Ohio Dying Dad Fulfills Promise to Take Daughter Down Aisle
The dad arrived at the church by ambulance and went down the aisle on a gurney.
Oct. 14, 2013 — -- For an Ohio father, the promise to walk his only daughter -- his princess, as he calls her -- down the aisle at her wedding was one he refused to break, even in the face of a debilitating cancer.
Scott Nagy, 56, arrived at the First Evangelical Lutheran Church in Strongsville, Ohio, on Saturday in an ambulance. He wore a tuxedo and smiled and held his daughter Sarah's hand as he was wheeled down the aisle on a gurney.
"When I walked out and saw him there, I couldn't think. I couldn't focus," Sarah Nagy told ABCNews.com. "There was my dad sitting there in his tuxedo, looking amazing and wondering why I was crying."
Sarah said her father said to her, "This should be a happy day. Wipe those tears off your face. We're not crying down the aisle."
The proud father smiled the entire way down the aisle.
Nagy was diagnosed with urethral cancer in 2012 and underwent chemotherapy. Sarah got engaged in February and her father was responding positively to his medication and doing well. The wedding was originally planned for 2014.
"He was up and about and we all figured he'll be there, no problem," his wife Jean Nagy told ABCNews.com.
Then at the end of August, Nagy took a turn for the worse and it became clear that his time might be limited and decisions had to be made about the wedding.

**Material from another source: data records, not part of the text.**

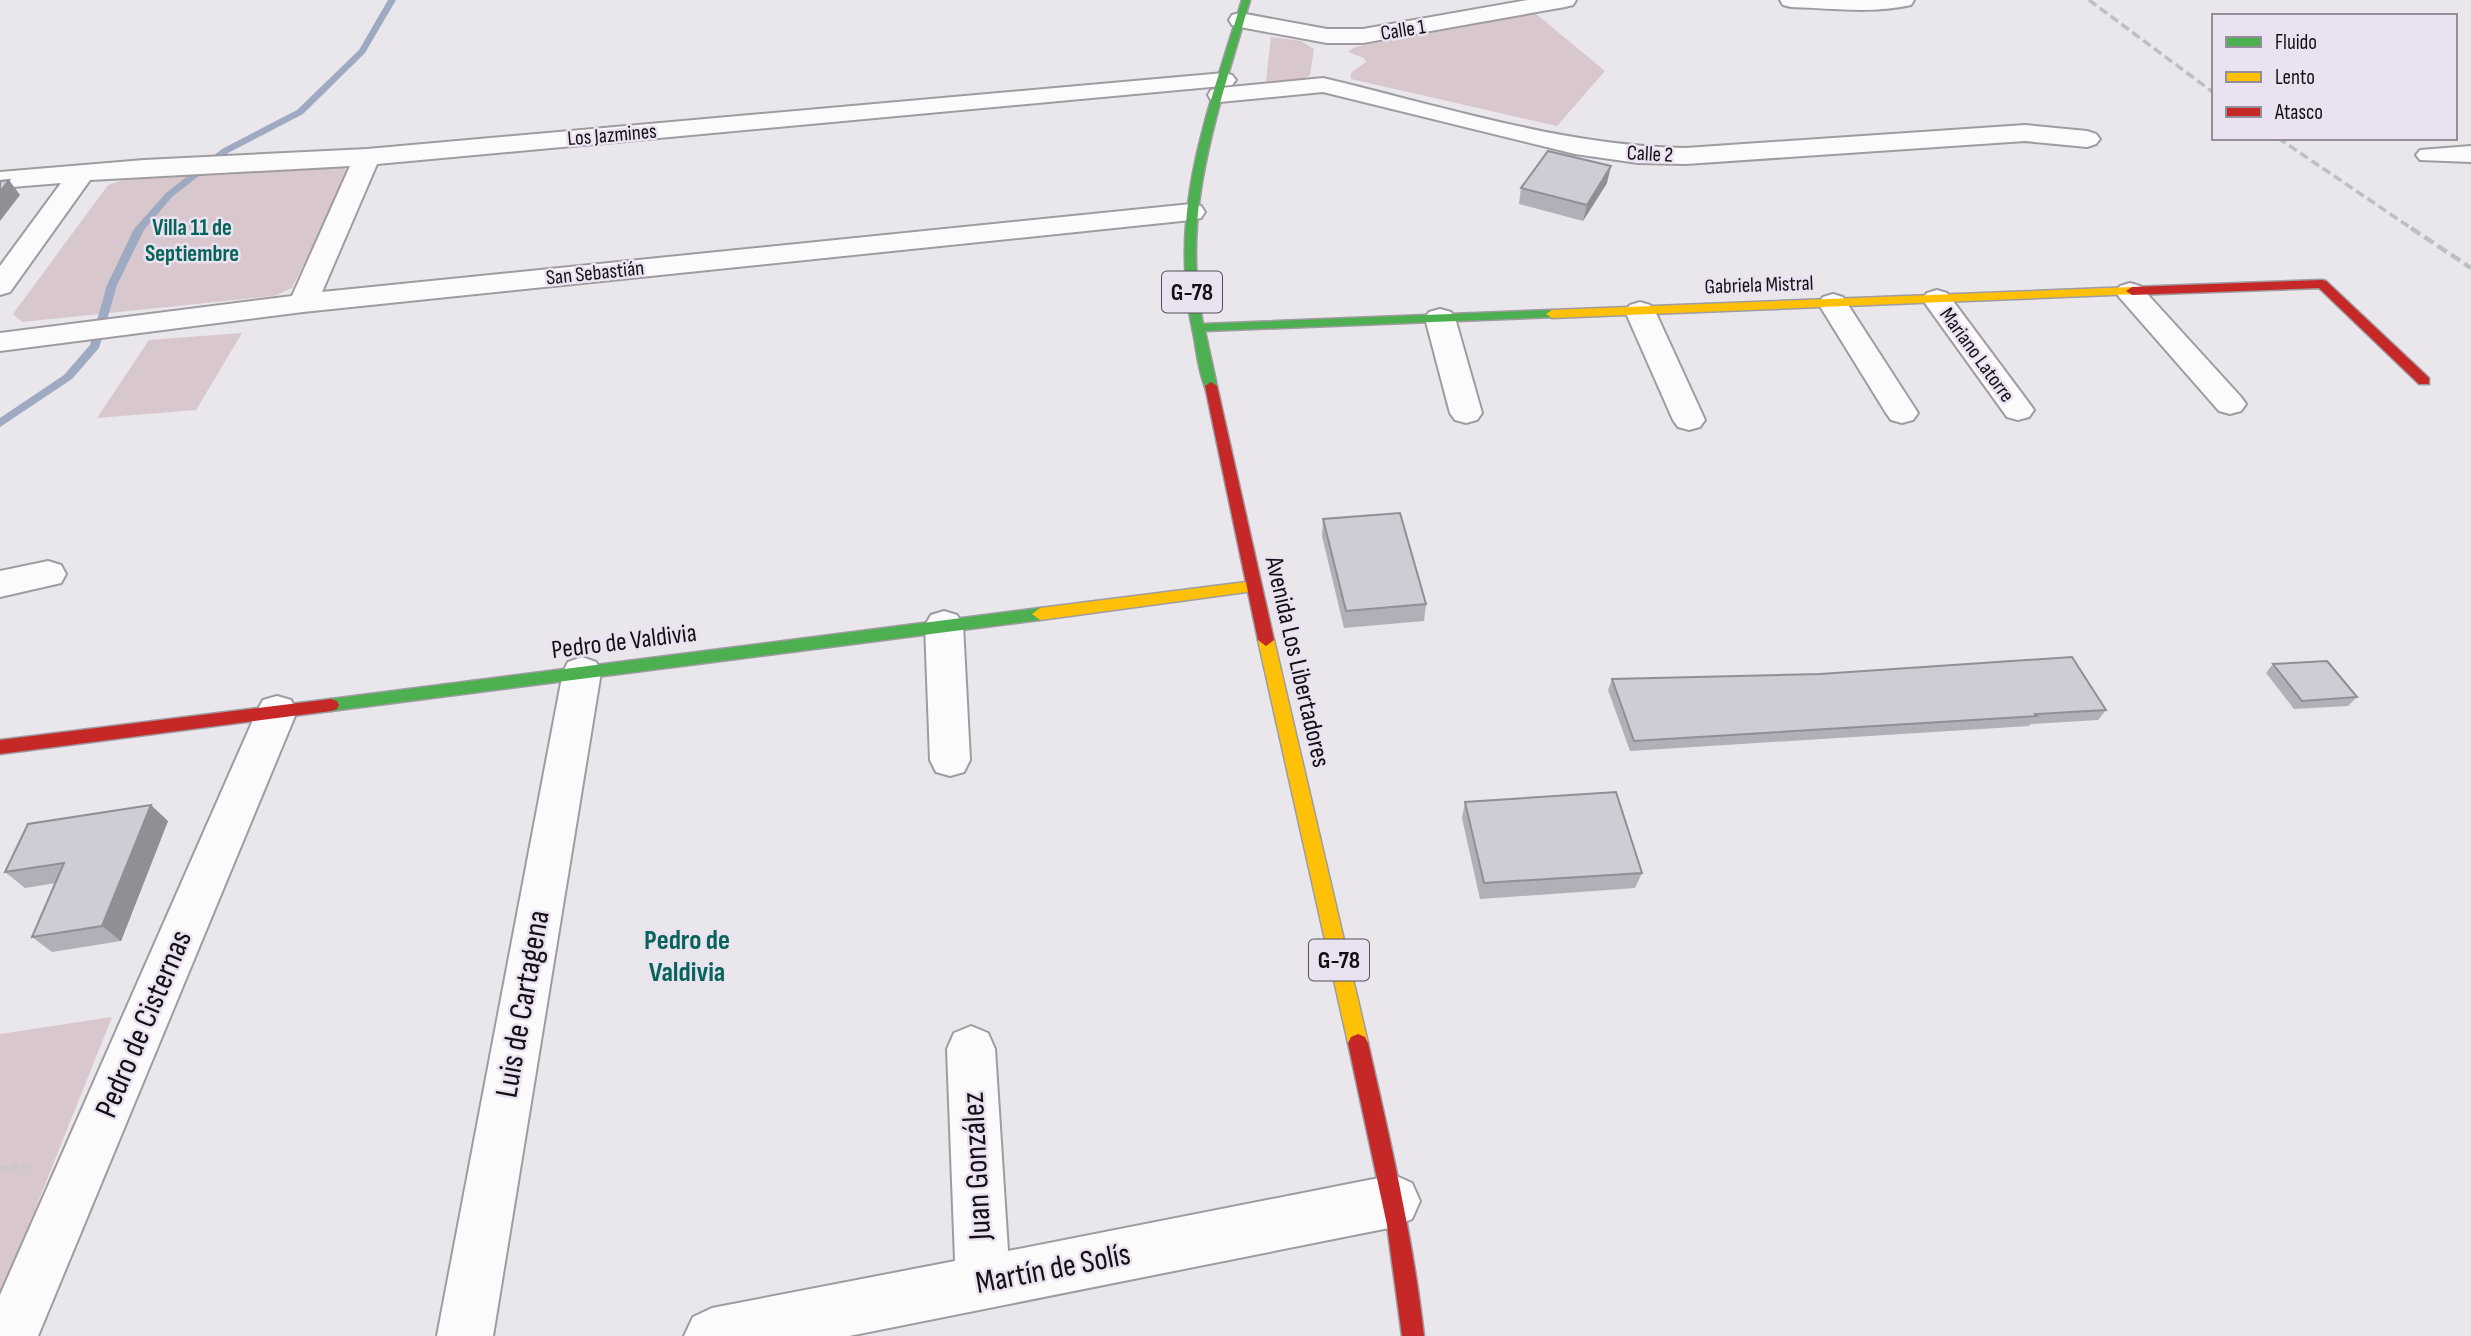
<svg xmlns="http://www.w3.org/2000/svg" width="2471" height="1336" font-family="'Sofia Sans Condensed',sans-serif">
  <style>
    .green { fill: #d8c7cd }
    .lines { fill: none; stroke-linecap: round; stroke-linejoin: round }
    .stream { fill: #9eaac1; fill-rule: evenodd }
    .street-casing { stroke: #9f9ca1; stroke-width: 4 }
    .fast-casing { stroke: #9f9ca1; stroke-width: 3 }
    .slow-casing { stroke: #9f9ca1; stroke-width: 3 }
    .jam-casing { stroke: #9f9ca1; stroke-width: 3 }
    .path { stroke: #c9c8cb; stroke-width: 5; stroke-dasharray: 7 4.5; stroke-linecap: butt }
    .street { fill: #fcfbfc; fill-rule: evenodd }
    .fast { fill: #4caf50; fill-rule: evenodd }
    .slow { fill: #ffc107; fill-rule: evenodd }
    .jam { fill: #c62828; fill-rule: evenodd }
    .rail-far1 { stroke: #bfbfc0; stroke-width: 3.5; stroke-dasharray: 9 4.5; stroke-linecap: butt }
    .rail { stroke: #bfbfc0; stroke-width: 4.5; stroke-dasharray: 11 5; stroke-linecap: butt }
    .wall { fill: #b1afb7 }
    .shaded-wall { fill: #908f95 }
    .building { fill: #ceccd5; stroke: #908f95; stroke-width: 2 }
    .labels { text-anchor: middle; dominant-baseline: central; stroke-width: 5; stroke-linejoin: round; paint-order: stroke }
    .far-street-label { font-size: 21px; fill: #121014; stroke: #eae2f0 }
    .far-neighbourhood-label { font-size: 23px; font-weight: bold; fill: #066458; stroke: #eae2f0 }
    .shield { fill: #eae2f0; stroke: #534f56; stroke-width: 2 }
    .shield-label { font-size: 24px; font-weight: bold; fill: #121014 }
    .street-label { font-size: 26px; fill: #121014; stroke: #eae2f0 }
    .neighbourhood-label { font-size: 28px; font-weight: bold; fill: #066458; stroke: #eae2f0 }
    .near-street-label { font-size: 32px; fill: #121014; stroke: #eae2f0 }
  </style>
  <rect width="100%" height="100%" fill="#e9e6ec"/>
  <!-- green -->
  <g class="green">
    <path d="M1535,13L1605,71L1557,126L1351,79V73L1366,62L1364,58L1348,52L1355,47Z"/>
    <path d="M1271,37L1301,41L1314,49L1310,75L1301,80L1266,81Z"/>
    <path d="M339,165L349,171L292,288L274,296L22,322L13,314L108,185L126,179Z"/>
    <path d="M242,333L196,410L97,418L149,340Z"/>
    <path d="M112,1017L0,1297V1034Z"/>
  </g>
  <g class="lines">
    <!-- stream -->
    <path class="stream" d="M388,0H396L365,53L303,114L228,153L172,197L144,230L117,285L99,348L72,379L0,427V418L64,375L90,345L107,285L134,229L166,193L222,149L297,110L359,50Z"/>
    <!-- street casing -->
    <g class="street-casing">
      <g id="street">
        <path d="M1528,0H1576L1573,5L1565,7L1363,43H1327L1240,27L1232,25L1229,20L1232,15L1240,13L1327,29H1363Z"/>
        <path d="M1780,0H1914L1911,5C1872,14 1830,8 1791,7L1783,5Z"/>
        <path d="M1224,73L1232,75L1236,80L1232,85L377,164L322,292L1191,204L1201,206L1205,212L1201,218L1191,220L303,312L0,351V333L292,296L350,166L90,180L10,292L0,295V266L61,183L0,188V172L144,160L367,149Z"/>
        <path d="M1323,78C1442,106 1563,146 1686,148L2025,125L2087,131L2096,134L2100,139L2096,144L2087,147L2025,141L1686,164L1638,163L1575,154L1323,92L1220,102L1211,100L1208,95L1211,90L1220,88Z"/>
        <path d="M2471,146V162L2420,160L2416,155L2420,150Z"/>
        <path d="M2130,283L2140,286L2241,397L2246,404L2241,411L2230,414L2219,411L2120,298L2115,292L2120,286Z"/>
        <path d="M1937,290L1947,293L2029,403L2034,410L2029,417L2018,420L2007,417L1922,299L1927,293Z"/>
        <path d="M1833,294L1843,297L1918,413L1913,420L1902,423L1891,420L1886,413L1818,303L1823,297Z"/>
        <path d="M1640,302L1650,305L1655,311L1705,420L1700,427L1689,430L1678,427L1673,420L1625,311L1630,305Z"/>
        <path d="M1440,309L1451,312L1455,318L1482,413L1477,420L1466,423L1455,420L1450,413L1425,318L1429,312Z"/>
        <path d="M48,561L61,565L66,574L61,583L0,597V571Z"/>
        <path d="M944,611L957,615L963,625L970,760L964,772L950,776L936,772L930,760L925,625L931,615Z"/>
        <path d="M582,657L596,662L601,672L493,1336H437L563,672L568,662Z"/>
        <path d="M277,696L291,700L297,711L38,1336H0V1295L257,711L263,700Z"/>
        <path d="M971,1026L988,1033L995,1049L1008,1251L1394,1175L1412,1183L1420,1201L1412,1219L1394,1227L849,1336H684L693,1317L712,1308L955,1261L947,1049L954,1033Z"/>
      </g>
    </g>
    <!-- fast casing -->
    <g class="fast-casing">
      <g id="fast">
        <path d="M1242,0H1250C1220,106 1179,212 1203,324L1552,310L1558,314L1556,317L1205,331L1217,386L1216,389H1206C1199,374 1197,354 1194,337C1166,215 1207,115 1242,0Z"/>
        <path d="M1040,608L1048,614L1040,620L331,711L325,709L323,705L325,701L331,699Z"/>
      </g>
    </g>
    <!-- slow casing -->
    <g class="slow-casing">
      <g id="slow">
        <path d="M2132,287L2136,288V294L1552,318L1546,314L1552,310Z"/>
        <path d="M1254,581L1261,586L1254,591L1040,620L1032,614L1040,608Z"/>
        <path d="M1266,634L1274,640L1368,1043L1365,1049L1358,1052L1351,1049L1348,1043L1258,640Z"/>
      </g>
    </g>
    <!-- jam casing -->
    <g class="jam-casing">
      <g id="jam">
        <path d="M2322,280L2326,281L2429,378V384H2419L2319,288L2132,295L2126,291L2132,287Z"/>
        <path d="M1211,382L1217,386L1274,640L1266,646L1258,640L1205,386Z"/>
        <path d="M331,699L337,701L339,705L337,709L331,711L0,754V740Z"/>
        <path d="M1358,1034L1365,1037L1368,1043C1390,1140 1413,1237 1424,1336H1402L1387,1225L1348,1043L1351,1037Z"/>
      </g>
    </g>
    <!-- path -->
    <path class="path" d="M0,1169L29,1166"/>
    <!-- street -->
    <use href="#street" class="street"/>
    <!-- fast -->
    <use href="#fast" class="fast"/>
    <!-- slow -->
    <use href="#slow" class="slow"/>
    <!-- jam -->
    <use href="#jam" class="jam"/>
    <!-- rail-far1 -->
    <g class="rail-far1">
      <path d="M2089,0L2214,93"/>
      <path d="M2278,138L2414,230"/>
    </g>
    <!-- rail -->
    <path class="rail" d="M2411,228L2471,268"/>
  </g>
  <!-- wall -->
  <g class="wall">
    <path d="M1607,183L1583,221L1519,204L1521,188Z"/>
    <path d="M1323,519L1426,604L1424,621L1344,628L1322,536Z"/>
    <path d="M2273,664L2357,697L2348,706L2294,709L2266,673Z"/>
    <path d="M1612,679L2106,710L2098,720L2031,724L2029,726L1630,751L1608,690Z"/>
    <path d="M1465,802L1642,873L1635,888L1480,899L1462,818Z"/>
    <path d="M168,821L121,941L52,952L32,937L56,883L25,888L5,872Z"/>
  </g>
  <!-- shaded-wall -->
  <g class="shaded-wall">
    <path d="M1611,166L1607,183L1583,221L1587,205Z"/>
    <path d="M9,180L20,195L0,221V192Z"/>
    <path d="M151,805L168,821L121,941L102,926Z"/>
  </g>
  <!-- building -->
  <g class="building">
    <path d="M1548,151L1611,166L1587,205L1521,188Z"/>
    <path d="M9,180L0,192V181Z"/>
    <path d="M1400,513L1426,604L1346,611L1323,519Z"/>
    <path d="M2072,657L2106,710L2035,714L2037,716L1634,741L1612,679L1820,674Z"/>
    <path d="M2327,661L2357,697L2302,701L2273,664Z"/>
    <path d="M1616,792L1642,873L1484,883L1465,802Z"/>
    <path d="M151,805L102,926L32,937L64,863L5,872L28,824Z"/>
  </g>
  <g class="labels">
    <!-- far-street labels -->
    <g class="far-street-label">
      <text transform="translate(1403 30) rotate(-9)">Calle 1</text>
      <text transform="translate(612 135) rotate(-5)">Los Jazmines</text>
      <text transform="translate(1650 154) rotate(3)">Calle 2</text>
      <text transform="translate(595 273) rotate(-6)">San Sebastián</text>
      <text transform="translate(1759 285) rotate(-2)">Gabriela Mistral</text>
      <text transform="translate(1977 355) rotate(54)">Mariano Latorre</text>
    </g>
    <!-- far-neighbourhood labels -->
    <g class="far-neighbourhood-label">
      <text x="192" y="228">Villa 11 de<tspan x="192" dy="26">Septiembre</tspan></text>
    </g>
    <!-- shield labels -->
    <g class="shield">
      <rect x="1162" y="271.5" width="60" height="41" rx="5"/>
      <rect x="1309" y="939.5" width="60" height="41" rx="5"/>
    </g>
    <g class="shield-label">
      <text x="1192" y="292">G-78</text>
      <text x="1339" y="960">G-78</text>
    </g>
    <!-- street labels -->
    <g class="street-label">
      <text transform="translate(624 642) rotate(-7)">Pedro de Valdivia</text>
      <text transform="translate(1297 662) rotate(77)">Avenida Los Libertadores</text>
    </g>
    <!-- neighbourhood labels -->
    <g class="neighbourhood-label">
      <text x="687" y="940">Pedro de<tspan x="687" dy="32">Valdivia</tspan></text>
    </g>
    <!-- near-street labels -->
    <g class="near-street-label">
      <text transform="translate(523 1004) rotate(-80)">Luis de Cartagena</text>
      <text transform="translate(144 1024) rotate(-67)">Pedro de Cisternas</text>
      <text transform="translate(977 1166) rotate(-93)">Juan González</text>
      <text transform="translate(1053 1269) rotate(-11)">Martín de Solís</text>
    </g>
  </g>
  <!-- legend -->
  <rect x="2212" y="14" width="245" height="126" fill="#eae2f0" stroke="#948e98" stroke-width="2"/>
  <rect x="2226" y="37" width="35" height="10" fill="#4caf50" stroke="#948e98" stroke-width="2"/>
  <text x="2275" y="49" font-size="21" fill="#121014">Fluido</text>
  <rect x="2226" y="72" width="35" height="10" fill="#ffc107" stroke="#948e98" stroke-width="2"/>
  <text x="2275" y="84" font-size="21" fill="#121014">Lento</text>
  <rect x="2226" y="107" width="35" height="10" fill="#c62828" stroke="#948e98" stroke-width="2"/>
  <text x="2275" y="119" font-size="21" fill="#121014">Atasco</text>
</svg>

"I told her, 'This is your wedding. Whatever you decide, your father and I will respect. If you truly want him to be there, it should probably be this year,'" Jean Nagy said. "Of course she picked this year."

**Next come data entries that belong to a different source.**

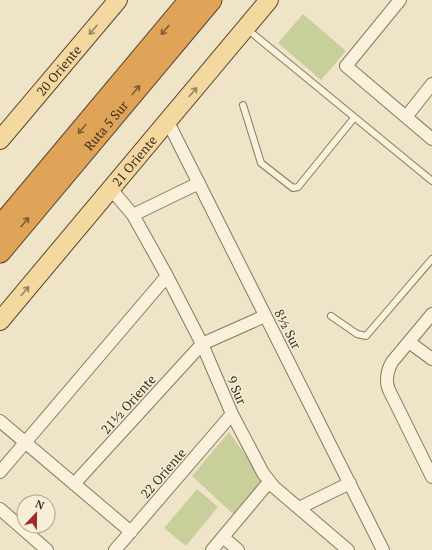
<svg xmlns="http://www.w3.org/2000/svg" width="432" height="550" font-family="'PT Serif',serif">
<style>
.green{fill:#c9cf9b}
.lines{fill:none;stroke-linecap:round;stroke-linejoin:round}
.service-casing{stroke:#8d765c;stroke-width:8}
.minor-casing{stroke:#8d765c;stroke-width:14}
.primary-casing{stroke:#5b4430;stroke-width:20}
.motorway-casing{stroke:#5b4430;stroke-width:23}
.service{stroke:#faf1dc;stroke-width:6}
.minor{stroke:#faf1dc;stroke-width:12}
.primary{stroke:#f3d9a0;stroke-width:18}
.motorway{stroke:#e0a458;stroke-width:21}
.oneway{stroke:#988460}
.oneway2{stroke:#7e5d36}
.labels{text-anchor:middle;stroke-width:3;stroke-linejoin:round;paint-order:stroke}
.street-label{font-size:13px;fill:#3d2e20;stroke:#f7eed8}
</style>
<rect width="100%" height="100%" fill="#f0e4c8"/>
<!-- green -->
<path class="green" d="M303,14l43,37 -25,29 -43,-37z
M229,432l34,48 -30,34 -41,-38z
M197,489l21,18 -32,39 -22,-18z"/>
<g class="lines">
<defs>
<path id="service" d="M247,29l185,152
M243,105l18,58 32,25 5,-1 56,-69
M331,316l26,18 9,2 66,-77"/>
<path id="minor" d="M400,0l-54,66 86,73
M406,117l26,-33
M168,122l215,428
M111,189l22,26 34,61 35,68 30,70 31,59 11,14 74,63
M133,215l66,-32
M432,314l-40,48c-5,9 -7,18 -3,28l43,87
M409,342l23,17
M0,421l131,111
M0,472l167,-196
M74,484l128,-140 63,-28
M299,508l51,-25
M0,509l47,41
M223,537l15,13
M115,550l117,-136
M212,550l57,-68"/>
<g id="primary">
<path id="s1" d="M0,140l118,-140"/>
<path id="s2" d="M0,321l269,-321"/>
</g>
<g id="motorway">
<path d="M0,227l190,-227"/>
<path id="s3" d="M0,252l211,-252"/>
</g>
</defs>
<!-- service casing -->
<use href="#service" class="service-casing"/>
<!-- minor casing -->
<use href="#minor" class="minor-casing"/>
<!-- primary casing -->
<use href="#primary" class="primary-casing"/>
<!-- motorway casing -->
<use href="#motorway" class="motorway-casing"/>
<!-- service -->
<use href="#service" class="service"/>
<!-- minor -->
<use href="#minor" class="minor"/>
<!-- primary -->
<use href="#primary" class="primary"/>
<!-- motorway -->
<use href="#motorway" class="motorway"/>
</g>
<!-- one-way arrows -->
<defs><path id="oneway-shaft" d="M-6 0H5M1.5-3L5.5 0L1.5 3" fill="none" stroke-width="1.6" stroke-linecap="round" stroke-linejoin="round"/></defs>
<g class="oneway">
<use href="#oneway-shaft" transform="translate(93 30) rotate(130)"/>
<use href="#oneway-shaft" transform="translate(193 92) rotate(-50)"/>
<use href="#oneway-shaft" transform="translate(25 291) rotate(-50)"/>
</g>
<g class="oneway2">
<use href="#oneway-shaft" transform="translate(165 30) rotate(130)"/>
<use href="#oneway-shaft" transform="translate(136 90) rotate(-50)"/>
<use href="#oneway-shaft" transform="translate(82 129) rotate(130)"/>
<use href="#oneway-shaft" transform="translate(25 222) rotate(-50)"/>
</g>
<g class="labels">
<!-- street labels -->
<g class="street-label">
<text dy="5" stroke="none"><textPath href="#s1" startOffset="91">20 Oriente</textPath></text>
<text dy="5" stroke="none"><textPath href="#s3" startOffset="165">Ruta 5 Sur</textPath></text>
<text dy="5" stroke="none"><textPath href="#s2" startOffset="209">21 Oriente</textPath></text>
<text transform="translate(288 329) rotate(63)" y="5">8½ Sur</text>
<text transform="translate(237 390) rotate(67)" y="5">9 Sur</text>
<text transform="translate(128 404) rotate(-48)" y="5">21½ Oriente</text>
<text transform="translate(163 473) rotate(-49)" y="5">22 Oriente</text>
</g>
</g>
<!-- north arrow -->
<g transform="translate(36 514) rotate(22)"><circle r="19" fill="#f7eed8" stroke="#ada18e"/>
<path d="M0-3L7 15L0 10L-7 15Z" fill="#9e2a2b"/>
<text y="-6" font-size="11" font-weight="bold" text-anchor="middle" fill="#3d2e20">N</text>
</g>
</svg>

Around March, Scott Nagy promised that he was going to be there to walk his princess down the aisle on her wedding day.
"He promised that he'd be there and he was," Sarah said.
When the decision was made to have the wedding in the fall, a team of people mobilized to make it happen for the family.
Jacky Uljanic, nurse practitioner from the hospital, visited the church and reception hall to take care of the logistics for the family. She helped Nagy with therapy to build up his strength. A medical transport group donated the ambulance trip and doctors, EMTs and nurses insisted on working on their day off to help the family.
Nagy was too tired to make it to the reception, but someone donated a projector, which an IT volunteered to set up, and he gave his toast via a remote video connection.
"It was so beautiful and the thing was all these people donated their time and efforts," Jean Nagy said. "They were all there and they just did it. It was so phenomenal and made everyone very happy."
The family is hoping to set up two fundraising pages in the coming days, one for help with Nagy's medical expenses and another to help other terminally ill people make their dying wishes come true.
"We're just a family from Brunswick. We're not anyone special," Sarah Nagy said. "These people knew his goal was to make it to my wedding and obviously we want him around forever, but they knew it was important to him. To have that happen for us was just incredible."
"My dad is a celebrity," Sarah said with a laugh, still shocked by all of the attention. "As well as he should be."